Автор книги: Руслан Линьков
Жанры:
Публицистика
,сообщить о нарушении
Текущая страница: 1 (всего у книги 20 страниц)
Записки недобитка: [сборник политических эссе]
Руслан Линьков
АРТ-ДЕКО
Эта книга – литературное арт-деко. Она продукт смешения стилей и социально-технологических новаций конца двадцатого – начала двадцать первого века и сочетает в себе обзор политического неоклассицизма российской имперскости и аморфных форм демократической эклектики, грациозности и игривости либерализма, монументальной помпезности национал-патриотизма и элегантной традиционности аристократического консерватизма. Ее стиль вобрал в себя стремление к новаторству модерна с отрицанием аскетизма. Он сознательно ориентирован на роскошь совокупности экзотических форм текста и примитивной поэзии с кубизмом портретных композиций, изображающих основных героев. Яркие, смелые и в то же время исключительно подобранные цветовые гаммы, прямые и ломаные линии, определенная четкость и графичность отдельных рассказов и сюжетов производят впечатление суммы компонентов, в которой ценитель изящного всегда отыщет слоновую кость, черное – эбеновое дерево, перламутр, бриллианты, шагреневую кожу и даже искусственные шкурки ящериц. Иными способами, не уходя в художественную гиперболизацию или научно-примитивистскую фантастику, сложно было бы воссоздать и воспроизвести всю прелесть пережитого и происходящего
HOT BOOK
Издатель пошел нынче неразборчивый. Предлагает написать книгу кому ни попадя. Например, мне. А откуда ему известно, что перед ним не графоман, в глубине души затаивший план по уничтожению слов путем их употребления не к месту и без всякой надобности? Представляется сомнительным, чтобы издатель вот так запросто распознавал в первом встречном талантливого автора. Посему в литературных достоинствах этого произведения надлежит усомниться, бегло прочтя уже первые его строки. Или нет, посмотрев на фамилию автора. Правда, я на месте читателя вообще судил бы по обложке. Если на ней нет голой бабы или детородных органов кашалота, с помощью которых слон из питерского зоопарка сдувает с себя клубы пыли, такую книгу пусть читают автор, корректор и владелец издательства сами, втроем, друг другу, интонируя каждый знак препинания.

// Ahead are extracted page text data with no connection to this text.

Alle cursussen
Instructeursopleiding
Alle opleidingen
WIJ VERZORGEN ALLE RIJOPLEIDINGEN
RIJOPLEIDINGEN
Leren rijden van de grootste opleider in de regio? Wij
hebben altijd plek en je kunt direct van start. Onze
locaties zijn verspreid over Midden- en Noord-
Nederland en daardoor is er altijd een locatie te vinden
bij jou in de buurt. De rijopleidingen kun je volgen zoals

Поставив точку в предыдущем предложении, живо себе представил комнату, драпированную сукном благородного темно-зеленого цвета. На стенах портреты великих. Они одобрительно смотрят на фигуры трех пожилых мужчин, сидящих в креслах подле камина, – членов высокой комиссии по чистоте литературного наследия. В функции этих уважаемых людей входит утилизация печатного мусора. На полу перед сановными авторитетами лежат свежеупакованные новинки прозы и поэзии, отобранные специально для ликвидации через сожжение. Михаил Евграфович. Федор Михайлович и Лев Николаевич поочередно запускают руки в разные пачки, вытаскивают из них творения современных авторов и бросают их в топку камина… А Лев Николаевич, как председатель комиссии, наделен еще обязанностями контрольного ворошения золы кочергою. Ранее литературных гуру с правом решающего голоса и исполнения наказания было четыре, но Николая Васильевича вывели из их числа за безответственное и расточительное отношение к особо ценным памятникам письменного творчества (сжег что-то лишнее).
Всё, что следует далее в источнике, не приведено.